Is Harper a sane alternative to Martin? No, because most Canadians still prefer life as it is in Winnipeg to life inside David Koresh’s compound in Waco, Texas.

The second remarkable thing about Stephen Harper? I can never remember his name unless its written on a piece of paper in front of me, or on a cutline on the lower part of a television screen. Why hasn’t anyone noticed that this man absorbs light and turns everything close to him gray or beige?

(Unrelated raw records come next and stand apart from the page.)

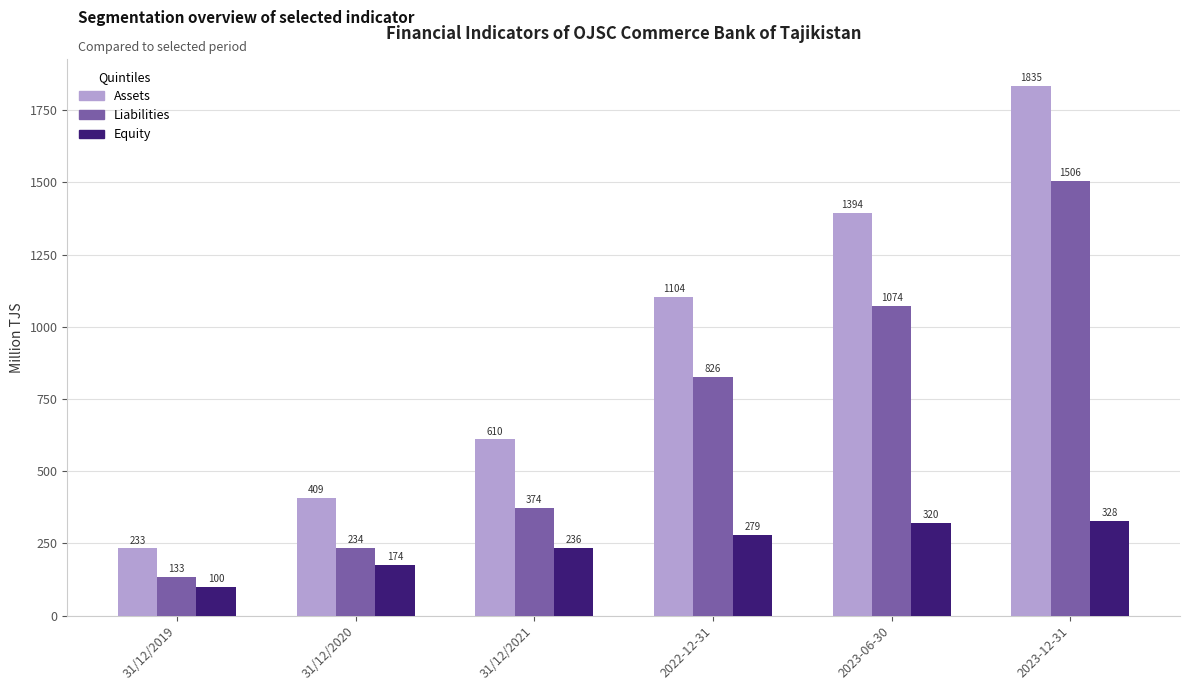

Which series changed the most between 31/12/2019 and 2022-12-31?

Assets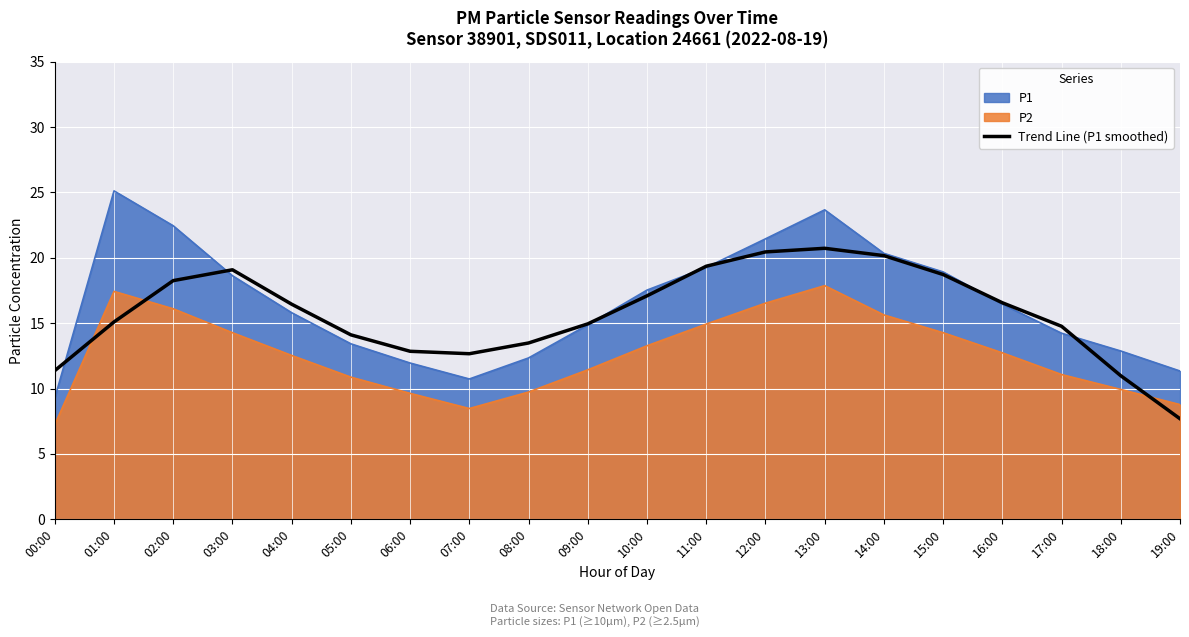

What is the average value?

15.7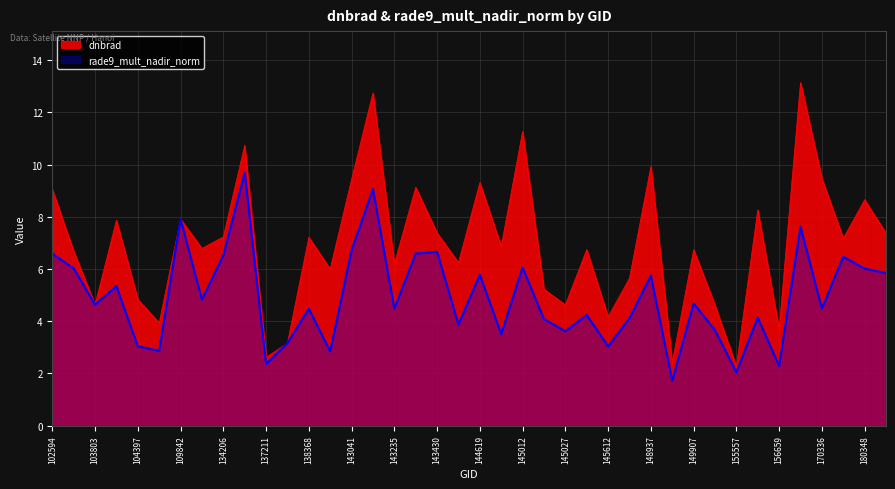

What value does the rade9_mult_nadir_norm series have at 148741?

4.1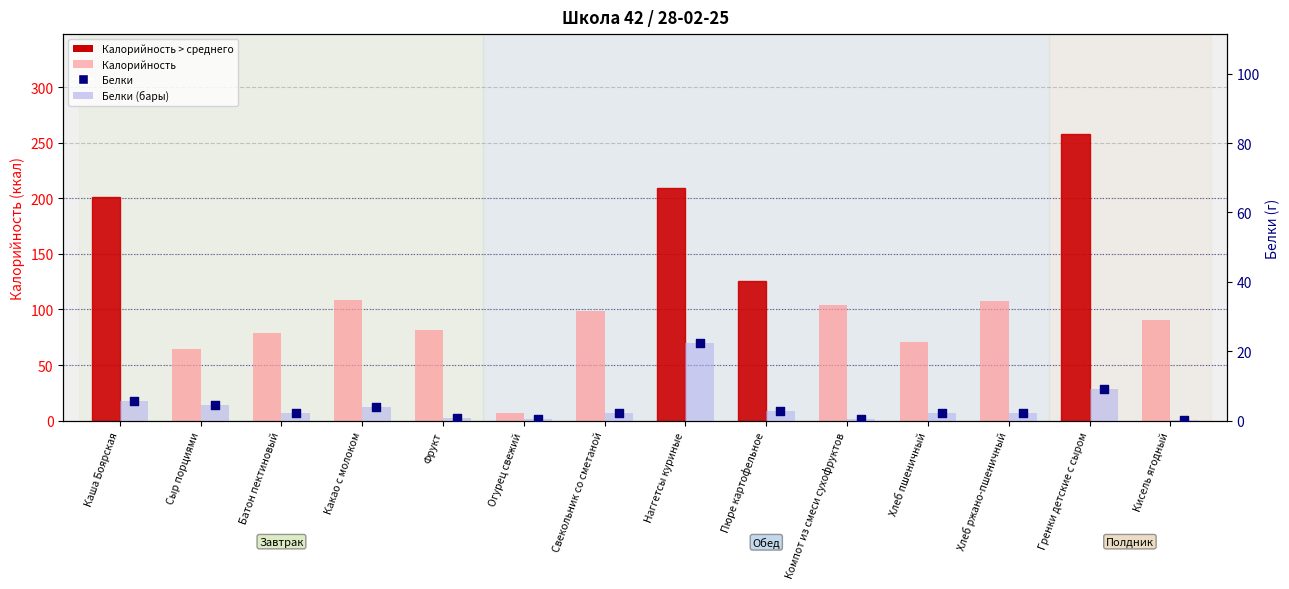

Which series has the largest total across all categories?

Калорийность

Then there’s Jack Flash Layton. He has no ideas, and no upper lip. He’s so warm and urban he looks as if someone has just stuffed his underpants with glove warmers. Like everyone else in the NDP, he’s pussy-whipped. I’ve got no problem with being pussy-whipped, except that it ought to be more fun than anyone in the current NDP is willing to enjoy. This is a party that hasn’t had a good idea federally since Medicare, or a provincial one since government auto insurance. Its brain-trust really ought to sit down and talk to all the tribal minorities it purports to represent and see how self-interested they really are, and how many of them actually vote for the NDP.

So, who am I going to vote for on election day? The local candidate who will stop sloganeering, look me in the eye and not splatter me with bullshit. How about you?